Quel désert affectif avons-nous créé pour attendre des marques qu'elles nous témoignent leur affection? Dans quel panneau sommes-nous prêts à tomber pour croire plus d'une fraction de clic que cette démonstration sentimentale est sincère? Qu'ai-je donc à faire d'une marque qui m'offre mon quart de seconde de célébrité? Le très bon article de Delphine Le Goff «Me, myself and I» publié dans vos colonnes le 5 septembre éveille quelques commentaires.

Il faut en effet manquer singulièrement de confiance en soi pour trouver la sérénité dans les preuves d'amour numériques que dispensent les réseaux sociaux en tous genres. Ou être sacrément hypocrite pour défendre avec conviction les ficelles du marketing de l'ego qui semble s'imposer partout comme une évidence. SFR substitue sa marque par des prénoms, Coca-Cola et Nutella personnalisent leurs packagings, Lanvin lance son nouveau parfum «Me». La ritournelle lancinante du «My» comme préfixe et comme Graal de l'attention portée à l'autre s'impose partout et dans tous les domaines: My Whopper, My SFR, My Renault, My Carrefour, My commerce Street…

Non, il ne va pas de soi que le rôle des marques consiste à flatter le Narcisse qui sommeille en nous. Le sens du client, inventé au milieu du XIXe siècle par Félix Potin, s'est bâti sur la vision d'un homme et sur la force de ses convictions en termes de service, de conseil et de modèle économique. Les clients aiment les marques non parce qu'elles sont serviles et obséquieuses, non pas parce qu'elles feignent l'inversion des rôles entre le client et le commerçant, mais parce que ce qu'elles délivrent, un produit et un service sans faille, ce qu'elles nous racontent nous touche, nous intéresse et fait autorité.

Il se crée 6 000 marques par jour. Qui peut croire que leur émergence passe par la réification lénifiante du consommateur ou par son infantilisation nombriliste? Cette tendance, nimbée de bons sentiments, surfe sur une idée mortifère où s'épuise l'imagination. «J'aime ma banque» proclame Fortuneo, mettant en scène le client tout sourire que nous servent tant de marques. Cette course à la personnalisation présente un véritable risque d'indifférence et d'indifférenciation. À trop contempler mon «moi», mon «moi» soda, mon «moi» burger, mon «moi» opérateur mobile, mon «moi» distributeur, mon «moi» moi, je vais personnellement bien finir par me lasser de moi et de la marque qui croit me faire passer ma vessie pour une lanterne.
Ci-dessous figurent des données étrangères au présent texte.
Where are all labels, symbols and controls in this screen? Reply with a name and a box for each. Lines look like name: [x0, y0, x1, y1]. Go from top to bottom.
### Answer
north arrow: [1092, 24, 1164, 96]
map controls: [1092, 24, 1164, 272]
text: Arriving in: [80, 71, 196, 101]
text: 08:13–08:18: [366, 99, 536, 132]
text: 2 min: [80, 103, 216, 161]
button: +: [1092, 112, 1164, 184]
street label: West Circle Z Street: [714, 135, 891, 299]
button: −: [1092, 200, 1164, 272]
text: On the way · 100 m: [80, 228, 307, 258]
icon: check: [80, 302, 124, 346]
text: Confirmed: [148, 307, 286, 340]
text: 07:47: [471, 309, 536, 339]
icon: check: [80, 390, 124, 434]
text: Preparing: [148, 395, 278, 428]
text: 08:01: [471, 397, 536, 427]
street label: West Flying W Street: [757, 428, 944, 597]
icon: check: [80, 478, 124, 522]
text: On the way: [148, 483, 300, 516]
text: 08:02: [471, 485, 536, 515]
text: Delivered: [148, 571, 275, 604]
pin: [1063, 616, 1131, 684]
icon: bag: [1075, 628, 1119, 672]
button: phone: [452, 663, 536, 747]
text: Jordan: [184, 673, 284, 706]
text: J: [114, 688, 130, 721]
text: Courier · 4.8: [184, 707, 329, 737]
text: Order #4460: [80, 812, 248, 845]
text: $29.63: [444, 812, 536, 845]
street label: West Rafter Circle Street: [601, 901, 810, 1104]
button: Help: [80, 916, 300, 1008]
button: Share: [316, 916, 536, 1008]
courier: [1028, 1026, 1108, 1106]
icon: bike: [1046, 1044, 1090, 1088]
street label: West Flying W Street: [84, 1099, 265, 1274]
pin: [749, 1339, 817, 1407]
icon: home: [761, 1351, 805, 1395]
Alors, j'irai chercher autre chose, une autre musique, un frisson de nouveauté plus exaltant que mon propre reflet.

Les marques qui s'imposent l'ont bien compris. Elles s'affirment. Elles s'engagent et prennent parti. Elles comptent sur elles-mêmes en laissant de côté la démagogie et la mécanique réflexe du témoignage incarné. Elles nous embarquent dans leur monde et stimulent nos capacités projectives. Elles augmentent notre réalité au lieu de nous cantonner à ce que nous sommes. Elles nous invitent à franchir le miroir pour entrer dans leur territoire. Non pas à nous y mirer. Elles placent «le client au centre» (c'est un pré-requis) mais lui proposent des chemins de traverse qui l'amènent à découvrir autre chose que lui-même. Elles proposent un récit, une conversation plutôt qu'un monologue, une transaction, un échange, bref, une relation qui fait le charme du commerce et de la vie sociale. Le client est roi, ça ne fait pas de doute. Mais le roi attendait de Molière autre chose que son aimable portrait.